# WORK INSTRUCTIONS
What's needed is a word-for-word retyping of the entries below, pictures omitted.

Document structure recognition data:
= Beginning of Section =

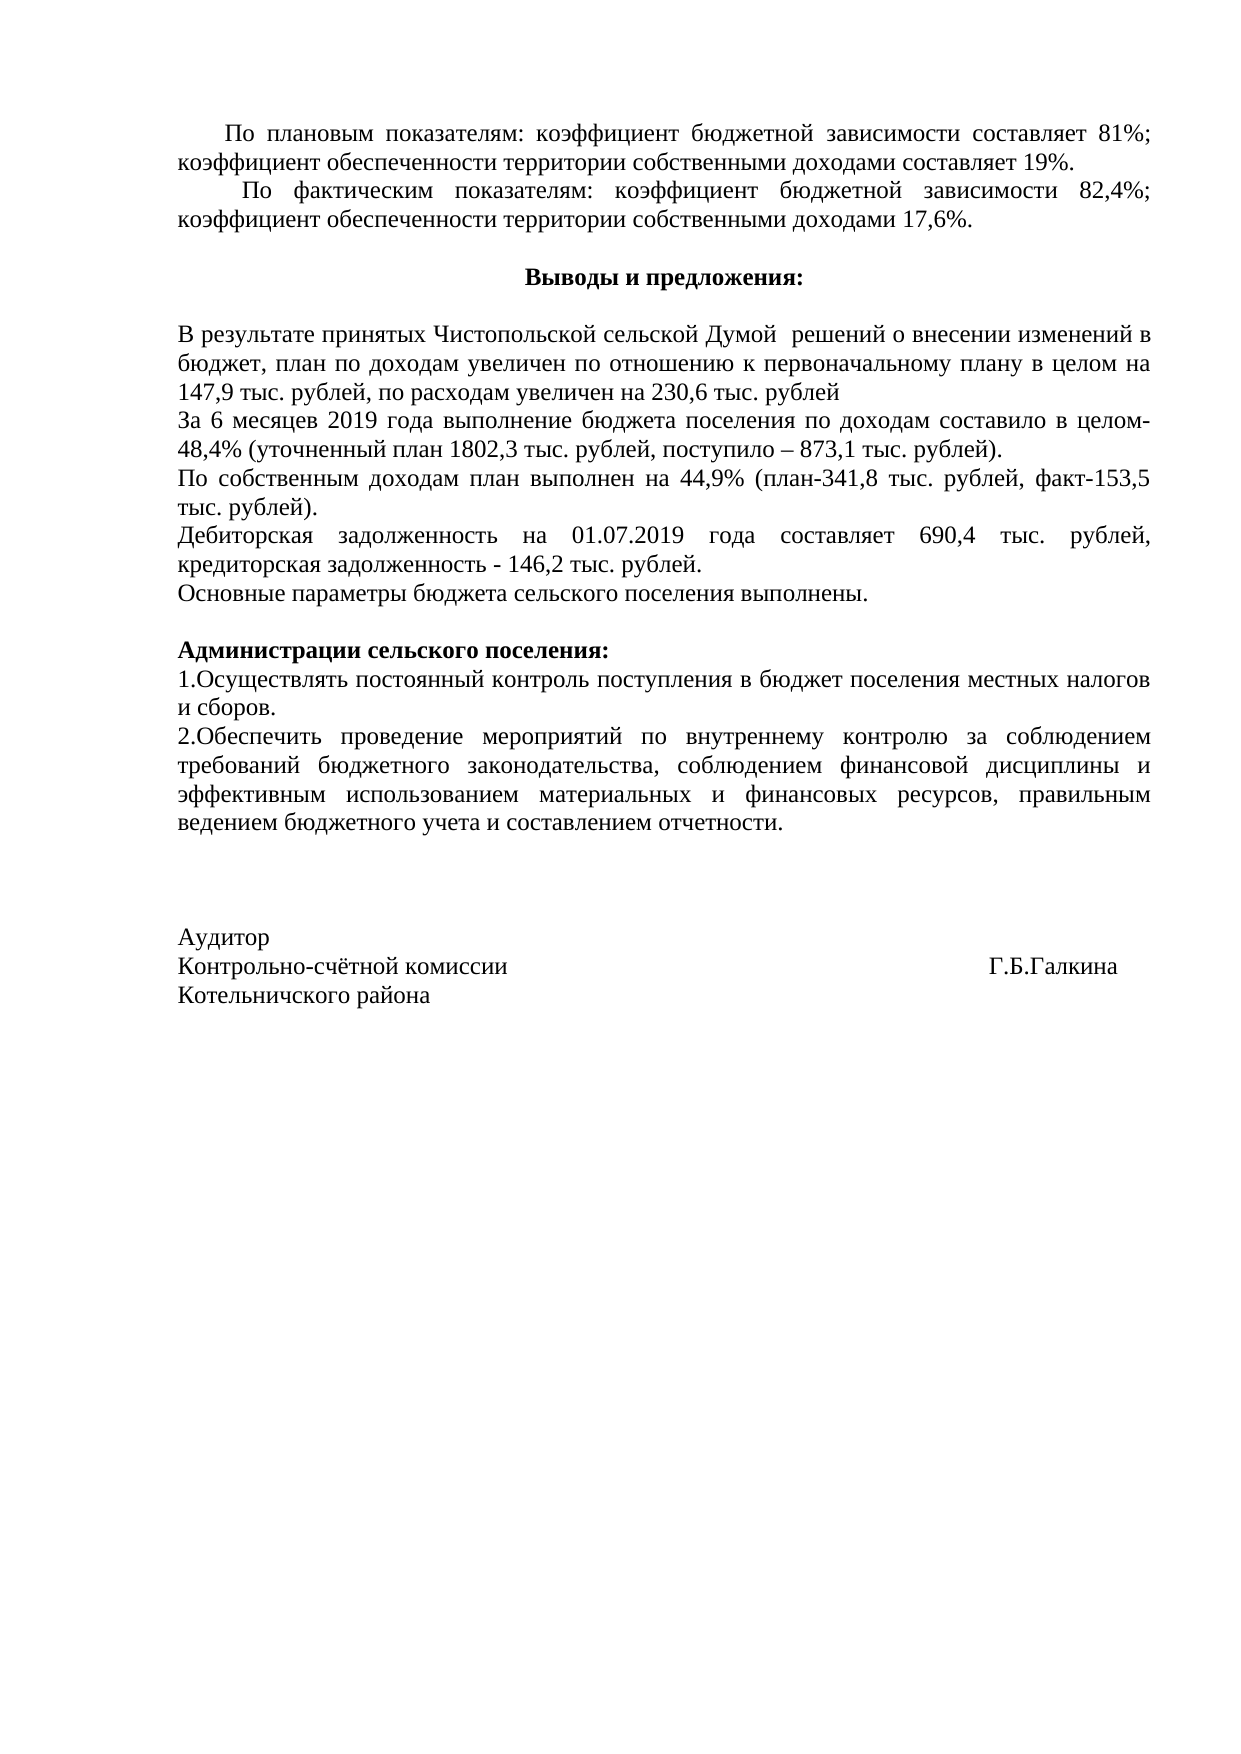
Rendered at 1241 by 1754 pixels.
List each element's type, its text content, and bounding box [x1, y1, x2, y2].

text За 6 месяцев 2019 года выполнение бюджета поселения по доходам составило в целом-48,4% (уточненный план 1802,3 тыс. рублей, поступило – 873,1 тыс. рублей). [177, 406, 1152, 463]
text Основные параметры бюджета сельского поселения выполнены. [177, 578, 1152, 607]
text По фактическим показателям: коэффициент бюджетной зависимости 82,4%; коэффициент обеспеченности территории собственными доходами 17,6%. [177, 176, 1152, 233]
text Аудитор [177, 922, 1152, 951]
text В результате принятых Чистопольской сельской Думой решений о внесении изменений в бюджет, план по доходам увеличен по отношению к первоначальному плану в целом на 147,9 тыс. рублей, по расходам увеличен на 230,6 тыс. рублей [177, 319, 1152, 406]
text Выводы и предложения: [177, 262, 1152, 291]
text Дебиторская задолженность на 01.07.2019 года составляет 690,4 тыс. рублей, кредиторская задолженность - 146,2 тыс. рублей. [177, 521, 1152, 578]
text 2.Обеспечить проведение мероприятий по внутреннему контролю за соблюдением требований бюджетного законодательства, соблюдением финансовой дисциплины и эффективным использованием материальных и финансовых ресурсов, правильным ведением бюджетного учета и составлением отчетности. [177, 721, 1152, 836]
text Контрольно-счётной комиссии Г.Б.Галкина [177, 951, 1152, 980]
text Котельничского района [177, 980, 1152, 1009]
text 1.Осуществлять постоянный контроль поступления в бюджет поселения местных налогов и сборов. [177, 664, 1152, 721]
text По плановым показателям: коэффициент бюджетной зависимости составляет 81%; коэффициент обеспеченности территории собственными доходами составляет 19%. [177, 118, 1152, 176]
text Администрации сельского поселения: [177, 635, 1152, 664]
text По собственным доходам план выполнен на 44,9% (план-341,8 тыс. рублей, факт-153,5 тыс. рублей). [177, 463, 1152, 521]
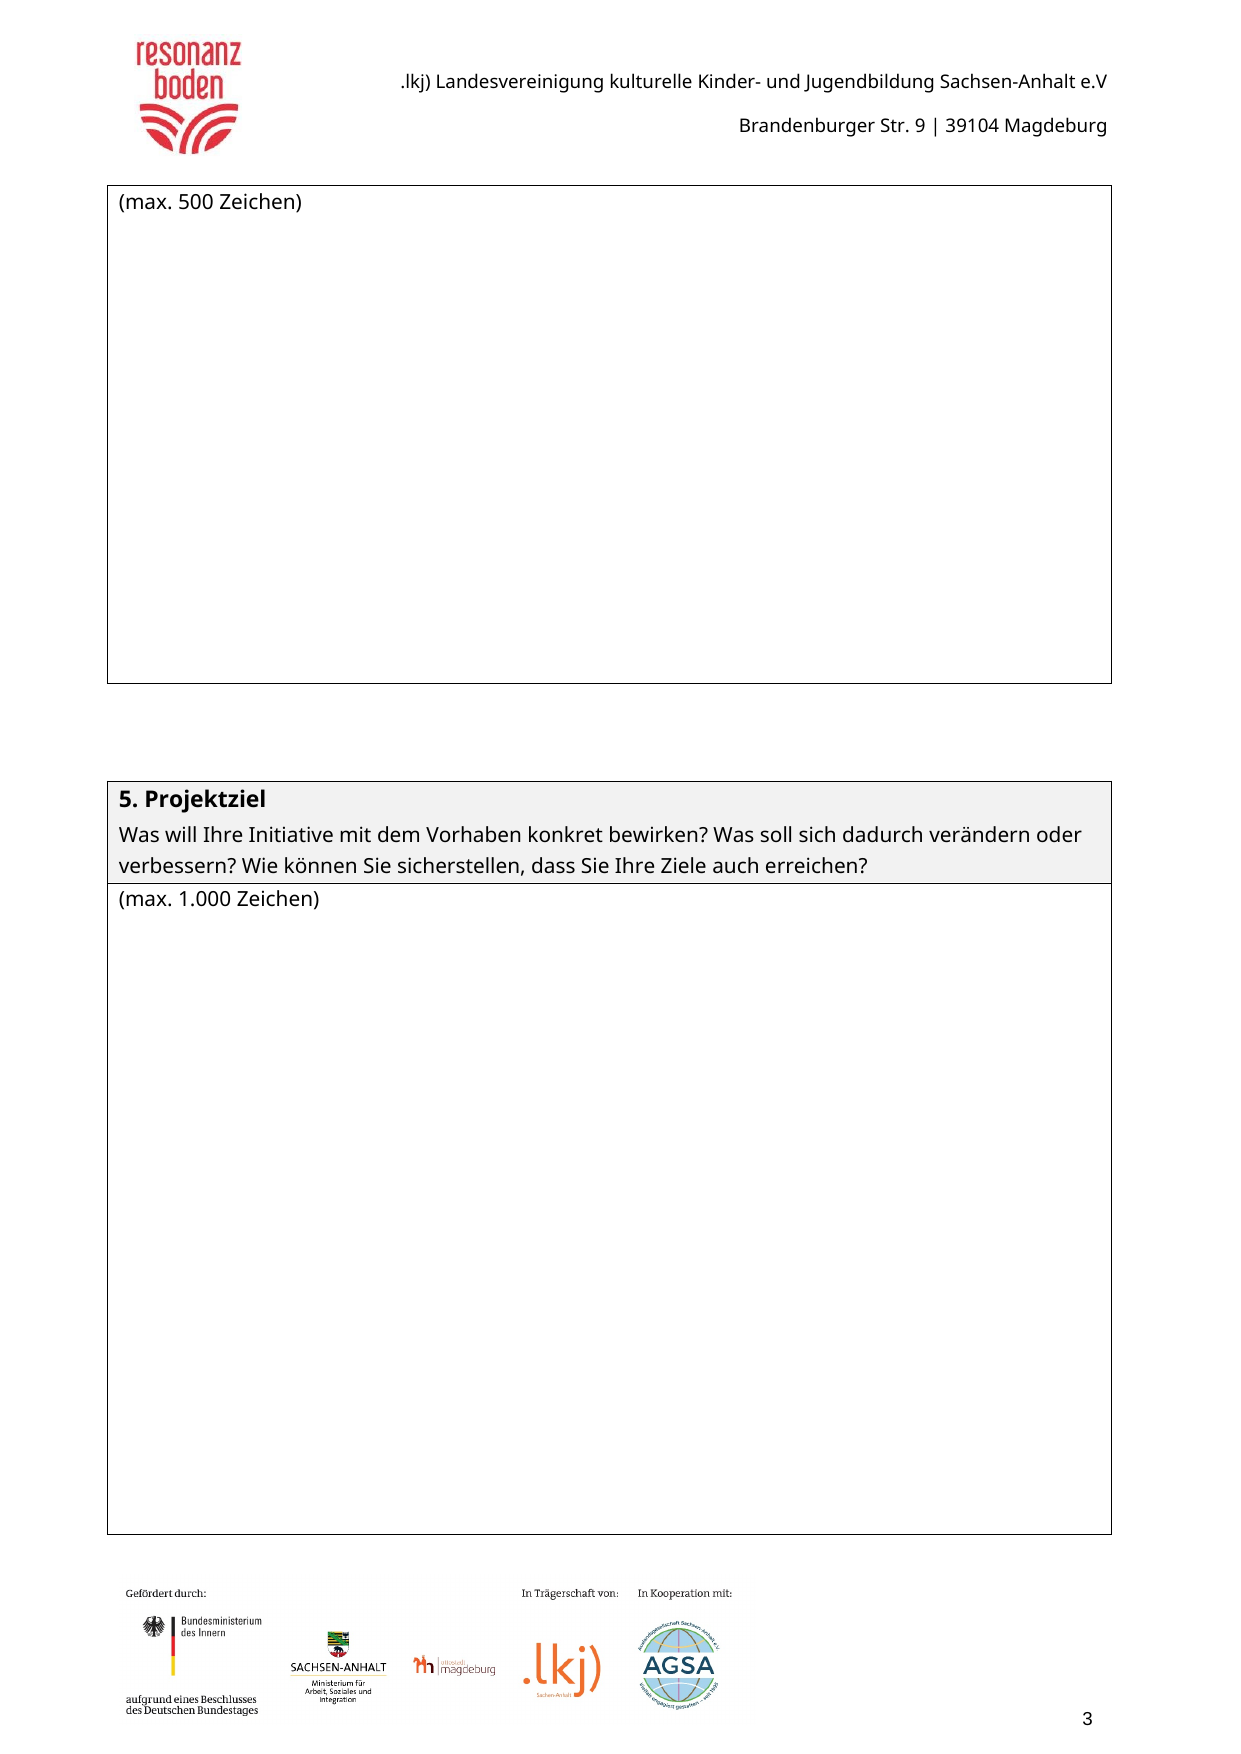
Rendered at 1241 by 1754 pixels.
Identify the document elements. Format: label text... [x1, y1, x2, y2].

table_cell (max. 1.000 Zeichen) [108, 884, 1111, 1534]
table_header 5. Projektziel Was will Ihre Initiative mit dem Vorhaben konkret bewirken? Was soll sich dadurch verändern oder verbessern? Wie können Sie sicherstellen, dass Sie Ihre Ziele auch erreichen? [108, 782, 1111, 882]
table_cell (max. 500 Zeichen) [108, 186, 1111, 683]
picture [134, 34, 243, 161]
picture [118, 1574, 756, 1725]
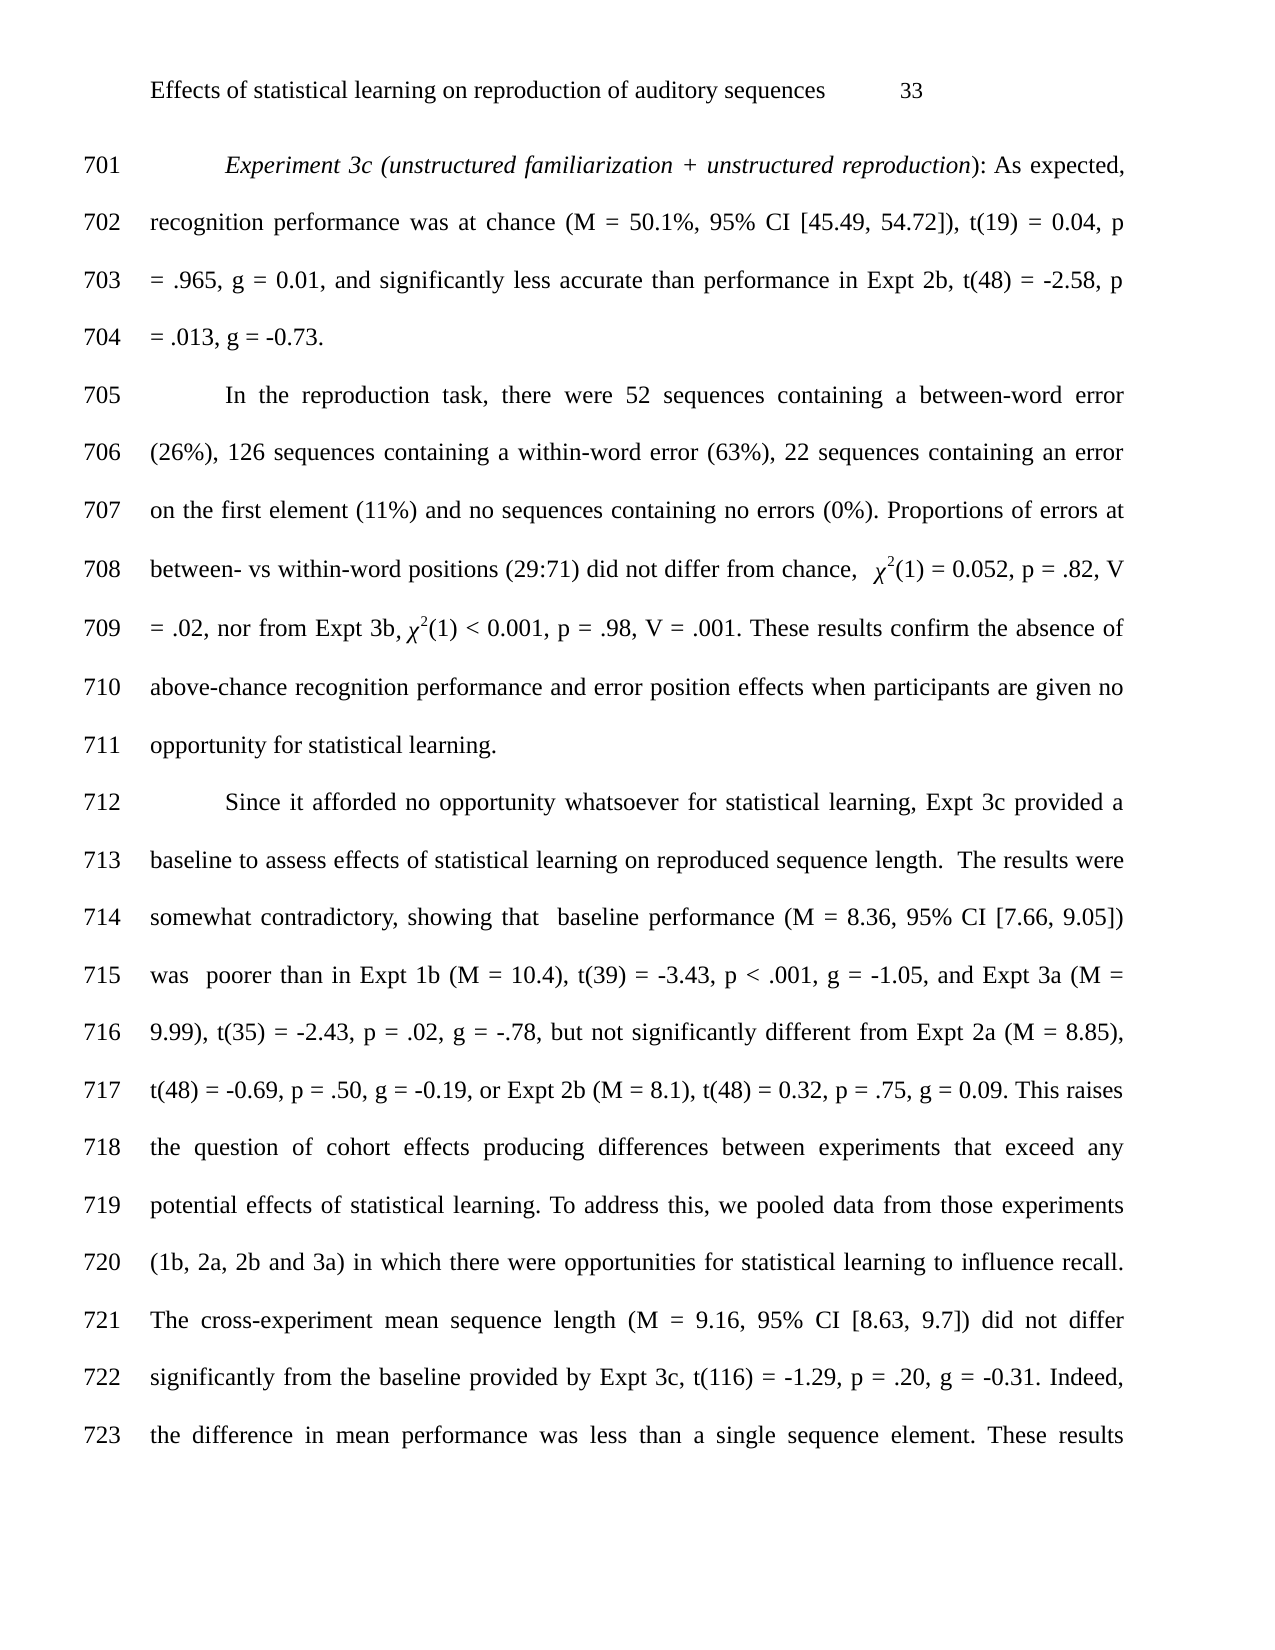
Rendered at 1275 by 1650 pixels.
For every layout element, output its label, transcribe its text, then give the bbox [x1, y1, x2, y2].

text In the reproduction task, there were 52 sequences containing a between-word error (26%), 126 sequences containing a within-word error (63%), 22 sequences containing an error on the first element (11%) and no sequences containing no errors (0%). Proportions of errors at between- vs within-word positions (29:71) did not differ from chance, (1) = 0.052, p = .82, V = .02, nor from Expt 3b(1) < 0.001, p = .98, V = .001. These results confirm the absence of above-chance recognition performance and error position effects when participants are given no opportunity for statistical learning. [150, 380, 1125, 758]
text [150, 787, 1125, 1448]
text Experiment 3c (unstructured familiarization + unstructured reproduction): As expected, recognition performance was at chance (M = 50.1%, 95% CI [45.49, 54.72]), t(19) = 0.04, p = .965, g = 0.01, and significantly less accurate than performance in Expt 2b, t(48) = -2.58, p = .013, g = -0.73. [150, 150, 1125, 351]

= End of Section =

# REPLY TO THE EXERCISE
Rendered at 1241 by 1754 pixels.
List each element's type, its text content, and bounding box [x1, y1, x2, y2].

text За 6 месяцев 2019 года выполнение бюджета поселения по доходам составило в целом-48,4% (уточненный план 1802,3 тыс. рублей, поступило – 873,1 тыс. рублей). [177, 406, 1152, 463]
text Основные параметры бюджета сельского поселения выполнены. [177, 578, 1152, 607]
text По фактическим показателям: коэффициент бюджетной зависимости 82,4%; коэффициент обеспеченности территории собственными доходами 17,6%. [177, 176, 1152, 233]
text Аудитор [177, 922, 1152, 951]
text В результате принятых Чистопольской сельской Думой решений о внесении изменений в бюджет, план по доходам увеличен по отношению к первоначальному плану в целом на 147,9 тыс. рублей, по расходам увеличен на 230,6 тыс. рублей [177, 319, 1152, 406]
text Выводы и предложения: [177, 262, 1152, 291]
text Дебиторская задолженность на 01.07.2019 года составляет 690,4 тыс. рублей, кредиторская задолженность - 146,2 тыс. рублей. [177, 521, 1152, 578]
text 2.Обеспечить проведение мероприятий по внутреннему контролю за соблюдением требований бюджетного законодательства, соблюдением финансовой дисциплины и эффективным использованием материальных и финансовых ресурсов, правильным ведением бюджетного учета и составлением отчетности. [177, 721, 1152, 836]
text Контрольно-счётной комиссии Г.Б.Галкина [177, 951, 1152, 980]
text Котельничского района [177, 980, 1152, 1009]
text 1.Осуществлять постоянный контроль поступления в бюджет поселения местных налогов и сборов. [177, 664, 1152, 721]
text По плановым показателям: коэффициент бюджетной зависимости составляет 81%; коэффициент обеспеченности территории собственными доходами составляет 19%. [177, 118, 1152, 176]
text Администрации сельского поселения: [177, 635, 1152, 664]
text По собственным доходам план выполнен на 44,9% (план-341,8 тыс. рублей, факт-153,5 тыс. рублей). [177, 463, 1152, 521]
Rendered at 1241 by 1754 pixels.
Identify the document elements. Format: label text... [x1, y1, x2, y2].

table_cell (max. 1.000 Zeichen) [108, 884, 1111, 1534]
table_header 5. Projektziel Was will Ihre Initiative mit dem Vorhaben konkret bewirken? Was soll sich dadurch verändern oder verbessern? Wie können Sie sicherstellen, dass Sie Ihre Ziele auch erreichen? [108, 782, 1111, 882]
table_cell (max. 500 Zeichen) [108, 186, 1111, 683]
picture [134, 34, 243, 161]
picture [118, 1574, 756, 1725]
Rendered at 1275 by 1650 pixels.
For every layout element, output its label, transcribe its text, then give the bbox [x1, y1, x2, y2].

text In the reproduction task, there were 52 sequences containing a between-word error (26%), 126 sequences containing a within-word error (63%), 22 sequences containing an error on the first element (11%) and no sequences containing no errors (0%). Proportions of errors at between- vs within-word positions (29:71) did not differ from chance, (1) = 0.052, p = .82, V = .02, nor from Expt 3b(1) < 0.001, p = .98, V = .001. These results confirm the absence of above-chance recognition performance and error position effects when participants are given no opportunity for statistical learning. [150, 380, 1125, 758]
text [150, 787, 1125, 1448]
text Experiment 3c (unstructured familiarization + unstructured reproduction): As expected, recognition performance was at chance (M = 50.1%, 95% CI [45.49, 54.72]), t(19) = 0.04, p = .965, g = 0.01, and significantly less accurate than performance in Expt 2b, t(48) = -2.58, p = .013, g = -0.73. [150, 150, 1125, 351]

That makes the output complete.